Blinatumomab and inotuzumab are highly efficacious novel agents for eradicating MRD in ALL. Innovative clinical trials exploring various dose schedules and combinations of these agents with conventional chemotherapy for younger and older patients with Philadelphia-chromosome negative B-cell ALL are ongoing (NCT01371630, NCT02877303, NCT03150693).

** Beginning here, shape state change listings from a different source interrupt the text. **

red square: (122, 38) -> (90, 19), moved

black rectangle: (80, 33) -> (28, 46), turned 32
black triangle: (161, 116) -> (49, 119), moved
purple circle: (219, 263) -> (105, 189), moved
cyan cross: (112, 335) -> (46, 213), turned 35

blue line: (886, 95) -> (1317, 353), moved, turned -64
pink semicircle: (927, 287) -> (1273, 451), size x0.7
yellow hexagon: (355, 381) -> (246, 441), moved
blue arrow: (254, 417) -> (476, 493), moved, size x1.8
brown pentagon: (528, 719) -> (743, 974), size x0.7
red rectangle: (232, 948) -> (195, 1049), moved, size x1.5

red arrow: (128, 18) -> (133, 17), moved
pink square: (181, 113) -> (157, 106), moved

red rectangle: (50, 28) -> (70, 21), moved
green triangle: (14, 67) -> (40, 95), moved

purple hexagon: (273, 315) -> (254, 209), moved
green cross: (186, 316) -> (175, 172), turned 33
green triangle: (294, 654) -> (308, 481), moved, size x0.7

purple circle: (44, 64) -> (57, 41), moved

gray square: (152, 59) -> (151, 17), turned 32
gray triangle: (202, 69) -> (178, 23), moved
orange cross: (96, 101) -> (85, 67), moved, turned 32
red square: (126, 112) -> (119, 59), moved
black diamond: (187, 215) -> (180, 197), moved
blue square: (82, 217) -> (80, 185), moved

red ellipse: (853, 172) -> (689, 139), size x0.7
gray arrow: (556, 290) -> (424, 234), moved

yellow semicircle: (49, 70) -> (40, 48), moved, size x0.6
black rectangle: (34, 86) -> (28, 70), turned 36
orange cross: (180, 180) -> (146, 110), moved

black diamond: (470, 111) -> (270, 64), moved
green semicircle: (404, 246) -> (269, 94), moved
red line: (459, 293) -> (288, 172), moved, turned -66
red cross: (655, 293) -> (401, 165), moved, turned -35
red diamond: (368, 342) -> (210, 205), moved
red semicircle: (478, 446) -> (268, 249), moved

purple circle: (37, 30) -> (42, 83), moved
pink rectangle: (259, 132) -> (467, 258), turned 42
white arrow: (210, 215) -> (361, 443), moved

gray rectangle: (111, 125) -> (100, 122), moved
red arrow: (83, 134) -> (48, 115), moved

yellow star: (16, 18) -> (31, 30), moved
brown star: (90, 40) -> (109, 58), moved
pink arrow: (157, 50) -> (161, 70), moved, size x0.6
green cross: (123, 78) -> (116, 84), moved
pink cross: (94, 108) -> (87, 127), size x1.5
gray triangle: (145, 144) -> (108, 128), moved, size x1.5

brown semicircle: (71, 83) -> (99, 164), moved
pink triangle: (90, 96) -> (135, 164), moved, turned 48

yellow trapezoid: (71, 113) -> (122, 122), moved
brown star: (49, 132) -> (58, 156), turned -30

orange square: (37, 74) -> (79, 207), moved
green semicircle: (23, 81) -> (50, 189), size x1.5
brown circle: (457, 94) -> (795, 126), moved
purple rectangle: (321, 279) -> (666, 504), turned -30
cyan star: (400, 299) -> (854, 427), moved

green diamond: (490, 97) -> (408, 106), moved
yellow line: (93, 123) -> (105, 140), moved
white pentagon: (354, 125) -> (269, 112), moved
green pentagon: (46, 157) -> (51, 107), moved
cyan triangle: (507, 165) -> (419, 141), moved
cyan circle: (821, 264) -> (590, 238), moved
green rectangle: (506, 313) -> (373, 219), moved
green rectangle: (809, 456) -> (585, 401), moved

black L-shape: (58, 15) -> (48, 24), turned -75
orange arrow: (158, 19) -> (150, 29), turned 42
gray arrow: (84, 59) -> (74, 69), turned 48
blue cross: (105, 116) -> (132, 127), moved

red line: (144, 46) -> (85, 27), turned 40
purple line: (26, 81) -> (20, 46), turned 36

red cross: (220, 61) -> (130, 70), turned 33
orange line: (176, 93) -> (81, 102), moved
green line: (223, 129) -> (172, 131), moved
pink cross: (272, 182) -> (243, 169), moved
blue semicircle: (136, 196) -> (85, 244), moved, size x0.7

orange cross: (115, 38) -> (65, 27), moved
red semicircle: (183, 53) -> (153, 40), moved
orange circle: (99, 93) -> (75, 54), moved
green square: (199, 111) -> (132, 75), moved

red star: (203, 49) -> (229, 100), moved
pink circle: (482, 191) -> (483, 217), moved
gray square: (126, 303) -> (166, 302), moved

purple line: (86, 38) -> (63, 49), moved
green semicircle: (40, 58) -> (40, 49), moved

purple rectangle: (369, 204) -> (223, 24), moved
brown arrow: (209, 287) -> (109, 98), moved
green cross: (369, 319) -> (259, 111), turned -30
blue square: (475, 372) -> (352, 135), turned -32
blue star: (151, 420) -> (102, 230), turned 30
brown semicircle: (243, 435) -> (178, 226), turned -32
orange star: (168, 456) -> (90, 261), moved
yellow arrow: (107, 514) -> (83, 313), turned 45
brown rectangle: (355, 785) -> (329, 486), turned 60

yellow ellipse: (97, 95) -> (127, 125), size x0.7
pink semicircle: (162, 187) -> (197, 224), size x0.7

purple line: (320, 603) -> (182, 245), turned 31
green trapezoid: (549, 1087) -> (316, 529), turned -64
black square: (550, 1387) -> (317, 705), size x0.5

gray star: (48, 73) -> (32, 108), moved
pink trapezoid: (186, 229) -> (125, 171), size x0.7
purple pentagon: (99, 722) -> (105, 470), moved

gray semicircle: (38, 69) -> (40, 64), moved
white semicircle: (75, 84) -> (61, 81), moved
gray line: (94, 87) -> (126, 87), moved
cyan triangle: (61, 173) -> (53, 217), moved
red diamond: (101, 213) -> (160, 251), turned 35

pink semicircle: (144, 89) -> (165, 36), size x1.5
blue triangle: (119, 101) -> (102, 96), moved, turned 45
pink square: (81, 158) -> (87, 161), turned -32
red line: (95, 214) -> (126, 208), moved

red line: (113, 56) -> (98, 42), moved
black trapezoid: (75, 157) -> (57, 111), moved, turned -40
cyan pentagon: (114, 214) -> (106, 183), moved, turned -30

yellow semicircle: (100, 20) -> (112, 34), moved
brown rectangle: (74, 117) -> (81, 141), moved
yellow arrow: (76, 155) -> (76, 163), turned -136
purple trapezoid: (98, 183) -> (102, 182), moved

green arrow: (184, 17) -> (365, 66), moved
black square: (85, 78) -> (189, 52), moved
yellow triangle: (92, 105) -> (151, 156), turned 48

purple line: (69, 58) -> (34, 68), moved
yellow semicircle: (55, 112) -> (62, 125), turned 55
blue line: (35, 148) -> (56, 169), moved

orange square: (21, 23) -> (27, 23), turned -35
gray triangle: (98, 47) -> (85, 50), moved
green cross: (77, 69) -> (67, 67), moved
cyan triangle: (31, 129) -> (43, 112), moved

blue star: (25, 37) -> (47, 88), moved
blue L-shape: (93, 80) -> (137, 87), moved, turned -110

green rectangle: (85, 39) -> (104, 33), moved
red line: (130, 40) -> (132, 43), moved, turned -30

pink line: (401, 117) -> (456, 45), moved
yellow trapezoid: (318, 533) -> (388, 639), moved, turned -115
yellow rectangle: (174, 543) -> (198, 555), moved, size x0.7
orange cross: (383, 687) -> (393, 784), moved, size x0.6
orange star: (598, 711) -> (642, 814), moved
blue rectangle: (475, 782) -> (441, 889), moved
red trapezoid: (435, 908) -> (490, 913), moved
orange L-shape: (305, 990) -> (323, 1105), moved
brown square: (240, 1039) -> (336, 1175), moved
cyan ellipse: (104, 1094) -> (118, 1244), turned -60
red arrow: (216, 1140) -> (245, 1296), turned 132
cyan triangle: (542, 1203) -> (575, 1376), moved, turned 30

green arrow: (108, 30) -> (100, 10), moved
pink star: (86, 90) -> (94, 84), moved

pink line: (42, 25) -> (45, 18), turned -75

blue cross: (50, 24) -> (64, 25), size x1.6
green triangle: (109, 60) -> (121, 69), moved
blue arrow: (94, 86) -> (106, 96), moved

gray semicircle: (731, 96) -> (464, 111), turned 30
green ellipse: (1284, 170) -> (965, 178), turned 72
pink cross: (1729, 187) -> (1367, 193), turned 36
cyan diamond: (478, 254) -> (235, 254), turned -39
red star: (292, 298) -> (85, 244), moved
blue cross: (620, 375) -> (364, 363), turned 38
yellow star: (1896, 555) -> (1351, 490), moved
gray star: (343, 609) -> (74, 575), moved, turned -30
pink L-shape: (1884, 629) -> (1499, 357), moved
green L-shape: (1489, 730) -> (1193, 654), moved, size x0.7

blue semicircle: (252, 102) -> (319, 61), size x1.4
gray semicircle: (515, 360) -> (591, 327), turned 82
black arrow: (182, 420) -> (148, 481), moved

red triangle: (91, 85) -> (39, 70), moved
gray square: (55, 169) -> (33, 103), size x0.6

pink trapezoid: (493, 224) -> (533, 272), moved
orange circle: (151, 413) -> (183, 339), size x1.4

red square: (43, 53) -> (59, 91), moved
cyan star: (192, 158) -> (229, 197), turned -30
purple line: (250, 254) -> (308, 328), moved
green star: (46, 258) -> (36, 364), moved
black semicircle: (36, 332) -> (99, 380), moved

Philadelphia-Chromosome Positive ALL

Achievement of undetectable MRD affects outcomes favorably in patients with Philadelphia-chromosome positive ALL. Combined with intensive chemotherapy, ponatinib, a third-generation pan-BCR-ABL tyrosine kinase inhibitor, is associated with high complete molecular remission rates, resulting in superior OS compared with regimens incorporating earlier generation tyrosine kinase inhibitors such as dasatinib or imatinib. In a single-arm phase 2 study, patients with newly diagnosed Philadelphia-chromosome positive ALL were induced with Hyper CVAD + ponatinib, and all patients (100%) achieved a response with no early mortality.60 Of the 76 patients who had RT-PCR-based MRD assessment at any time point, 63 (83%) achieved complete molecular remission. The 3-year EFS and OS rates were 70% and 76%, respectively. In a propensity score analysis comparing outcomes from two phase 2 clinical trials, Hyper CVAD + ponatinib was associated with better complete molecular response rate and OS than hyper CVAD + dasatinib.61 All ASCT recipients for Philadelphia-positive ALL should receive post-ASCT tyrosine kinase inhibitor to reduce risk of relapse, particularly patients with detectable peritransplant MRD.62 Blinatumomab is also effective in Philadelphia chromosome-positive ALL in both R/R settings and for MRD clearance.49,63 In a phase two study of the combination of blinatumomab and dasatinib in adults with newly diagnosed Philadelphia chromosome positive ALL (median age 54), 98% of patients achieved complete remission, with 60% achieving molecular remission after two cycles.64 With a median follow-up of 18 months, the median OS and DFS were 95% and 88%, respectively.64 When blinatumomab is combined with a more potent tyrosine kinase inhibitor, such as ponatinib, even deeper molecular responses occur in a greater number of patients. In a preliminary report involving 28 patients with newly diagnosed or R/R Philadelphia chromosome positive ALL, the combination of blinatumomab and ponatinib achieved a response rate of 95%, with 86% achieving complete molecular remission.65 Several clinical trials are therefore investigating frontline regimens with blinatumomab and tyrosine kinase inhibitor combinations with the aim of superior MRD clearance with tolerable toxicity and minimizing the need for ASCT in these patients (NCT02143414, NCT 02744768, NCT03263572).

Conclusion

MRD status provides valuable information in the management of patients with ALL. Apart from its prognostic significance, MRD status guides post-remission treatment strategies, including utilization of novel chemotherapeutics, ASCT decision, conditioning regimen selection, maintenance therapies, and predicting/treating impending relapse. The development of highly sensitive MRD assays, such as NGS and RQ PCR, may provide even better risk stratification and increase its role in treatment decisions. In addition, the availability of agents highly effective in MRD settings, including inotuzumab, blinatumomab, and CAR T-cells, made it possible to develop frontline regimens with early MRD eradication potential. While long-term follow-up of this approach is still missing, it holds promise in minimizing the need for intensive post-remission chemotherapy, including ASCT for many patients with ALL.